There is in our view an important distinction to be drawn between a life sentence prisoner who develops a mental illness or disorder post sentence and who is transferred to hospital under sections 47 and 49 of the 1983 Act and one whose condition was such at the time of sentence that the judge should have made a hospital order with a restriction under sections 37 and 41 of the 1983 Act. This distinction was recognised by the device of the grant of ‘technical lifer’ status which, for reasons we have explained is no longer granted. The present case falls fairly and squarely with the latter category. It is not as if some treatment or drug has come into existence subsequently that was not available or known about at the time of sentence in 1991. If Popplewell J. had had the evidence before him that we have had it is inevitable that he would have made a hospital order with a restriction.

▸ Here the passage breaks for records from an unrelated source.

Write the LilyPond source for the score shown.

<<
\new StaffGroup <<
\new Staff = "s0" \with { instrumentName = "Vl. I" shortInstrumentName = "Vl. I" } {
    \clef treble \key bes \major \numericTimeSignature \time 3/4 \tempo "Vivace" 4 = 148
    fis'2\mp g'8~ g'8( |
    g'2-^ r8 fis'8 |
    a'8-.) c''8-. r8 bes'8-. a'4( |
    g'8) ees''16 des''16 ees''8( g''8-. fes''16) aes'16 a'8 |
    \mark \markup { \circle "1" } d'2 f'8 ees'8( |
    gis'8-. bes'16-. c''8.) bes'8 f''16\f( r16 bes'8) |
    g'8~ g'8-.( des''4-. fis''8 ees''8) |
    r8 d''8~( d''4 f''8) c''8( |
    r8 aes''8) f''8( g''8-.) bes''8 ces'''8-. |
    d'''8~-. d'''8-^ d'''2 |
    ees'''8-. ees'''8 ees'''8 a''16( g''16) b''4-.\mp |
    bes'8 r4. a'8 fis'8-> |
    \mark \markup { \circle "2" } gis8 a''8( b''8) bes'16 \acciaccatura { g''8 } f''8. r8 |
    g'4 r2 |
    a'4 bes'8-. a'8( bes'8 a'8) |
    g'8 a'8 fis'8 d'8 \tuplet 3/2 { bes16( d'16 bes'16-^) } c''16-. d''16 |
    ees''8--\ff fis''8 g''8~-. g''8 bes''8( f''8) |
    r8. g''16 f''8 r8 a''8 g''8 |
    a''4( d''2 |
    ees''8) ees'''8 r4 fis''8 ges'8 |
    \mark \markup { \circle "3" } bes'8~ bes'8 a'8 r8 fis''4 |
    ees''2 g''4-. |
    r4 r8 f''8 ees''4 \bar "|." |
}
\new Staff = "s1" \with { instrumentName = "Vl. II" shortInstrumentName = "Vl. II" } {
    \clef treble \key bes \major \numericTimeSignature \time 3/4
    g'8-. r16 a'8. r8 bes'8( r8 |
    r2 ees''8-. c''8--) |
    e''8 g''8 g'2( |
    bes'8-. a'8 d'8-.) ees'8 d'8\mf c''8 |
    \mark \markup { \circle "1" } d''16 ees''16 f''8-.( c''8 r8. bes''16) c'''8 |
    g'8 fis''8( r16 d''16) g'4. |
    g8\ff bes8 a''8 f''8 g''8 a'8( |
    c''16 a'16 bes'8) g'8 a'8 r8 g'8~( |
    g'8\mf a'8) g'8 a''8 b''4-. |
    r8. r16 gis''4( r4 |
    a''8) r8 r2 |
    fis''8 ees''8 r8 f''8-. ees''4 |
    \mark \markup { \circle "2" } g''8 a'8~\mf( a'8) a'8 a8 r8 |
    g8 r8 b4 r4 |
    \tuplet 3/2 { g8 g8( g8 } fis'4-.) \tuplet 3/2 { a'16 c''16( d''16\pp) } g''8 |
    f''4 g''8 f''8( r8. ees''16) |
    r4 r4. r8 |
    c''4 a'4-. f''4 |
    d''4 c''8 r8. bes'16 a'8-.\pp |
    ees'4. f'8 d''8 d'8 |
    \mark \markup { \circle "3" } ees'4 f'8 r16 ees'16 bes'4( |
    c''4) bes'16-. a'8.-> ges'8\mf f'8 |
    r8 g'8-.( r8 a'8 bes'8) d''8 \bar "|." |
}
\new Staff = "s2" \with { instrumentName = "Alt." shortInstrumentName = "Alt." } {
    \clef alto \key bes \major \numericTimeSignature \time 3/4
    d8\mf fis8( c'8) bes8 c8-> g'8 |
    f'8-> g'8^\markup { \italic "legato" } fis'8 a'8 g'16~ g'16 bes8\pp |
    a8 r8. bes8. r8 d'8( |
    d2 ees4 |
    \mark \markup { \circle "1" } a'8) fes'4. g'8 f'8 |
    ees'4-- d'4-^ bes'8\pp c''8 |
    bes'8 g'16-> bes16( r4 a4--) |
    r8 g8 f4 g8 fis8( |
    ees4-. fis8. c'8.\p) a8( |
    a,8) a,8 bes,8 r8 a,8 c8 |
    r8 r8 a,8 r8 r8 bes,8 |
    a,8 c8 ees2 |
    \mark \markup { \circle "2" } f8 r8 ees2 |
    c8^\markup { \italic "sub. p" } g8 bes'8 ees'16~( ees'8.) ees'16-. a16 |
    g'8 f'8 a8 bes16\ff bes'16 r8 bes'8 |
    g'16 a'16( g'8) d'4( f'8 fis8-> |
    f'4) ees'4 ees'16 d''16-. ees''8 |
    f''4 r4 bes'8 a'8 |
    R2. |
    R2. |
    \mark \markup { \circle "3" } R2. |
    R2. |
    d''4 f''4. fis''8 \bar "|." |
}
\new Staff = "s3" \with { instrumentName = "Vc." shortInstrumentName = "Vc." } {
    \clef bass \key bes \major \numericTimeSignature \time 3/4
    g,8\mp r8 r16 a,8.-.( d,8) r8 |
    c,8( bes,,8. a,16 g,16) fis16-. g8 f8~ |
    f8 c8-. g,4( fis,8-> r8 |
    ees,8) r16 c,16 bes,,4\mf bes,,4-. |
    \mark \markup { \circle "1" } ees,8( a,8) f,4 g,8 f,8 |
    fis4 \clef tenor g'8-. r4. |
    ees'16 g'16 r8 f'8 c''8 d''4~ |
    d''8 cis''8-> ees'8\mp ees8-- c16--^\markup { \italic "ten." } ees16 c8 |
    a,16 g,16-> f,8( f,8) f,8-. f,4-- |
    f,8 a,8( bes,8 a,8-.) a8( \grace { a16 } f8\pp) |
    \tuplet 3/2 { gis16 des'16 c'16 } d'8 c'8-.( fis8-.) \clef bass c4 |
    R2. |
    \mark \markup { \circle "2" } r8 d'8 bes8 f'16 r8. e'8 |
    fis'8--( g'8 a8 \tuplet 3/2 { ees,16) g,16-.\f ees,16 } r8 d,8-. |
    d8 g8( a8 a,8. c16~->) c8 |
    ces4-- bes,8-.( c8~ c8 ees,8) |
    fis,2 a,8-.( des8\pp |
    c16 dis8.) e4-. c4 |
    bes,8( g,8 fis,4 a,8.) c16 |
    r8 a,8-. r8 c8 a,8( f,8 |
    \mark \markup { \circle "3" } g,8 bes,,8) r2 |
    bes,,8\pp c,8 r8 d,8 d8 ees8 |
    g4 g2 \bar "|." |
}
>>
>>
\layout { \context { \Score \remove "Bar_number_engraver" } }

Indeed he expressly said when passing sentence that it would have been the most appropriate disposal. He did not make such an order solely because he did not have evidence that his condition was treatable within the meaning of section 37. There is now overwhelming evidence that it was.
Bearing in mind the criteria for granting ‘technical lifer’ status we think it is very difficult to envisage circumstances where, ‘technical lifer’ status having been granted, the court would not substitute a hospital order with a restriction for a life sentence. ‘Technical lifer’ status is only afforded if the prisoner is treatable.
It is obviously important, perhaps even more so now that ‘technical lifer’ status is no longer granted, that those who should have been the subject of a hospital order under sections 37/41 rather than life imprisonment should have the position rectified on appeal. That said, however, the court will always scrutinise with great care cases in which an appellant seeks to rely on psychiatric evidence directed to his mental state at the date of sentence that was not advanced at the time. Each case is likely to be decided on its own specific facts.
The appeal against sentence is allowed. The life sentence will be quashed and will be substituted with a hospital order with a restriction under sections 37/41 of the 1983 Act.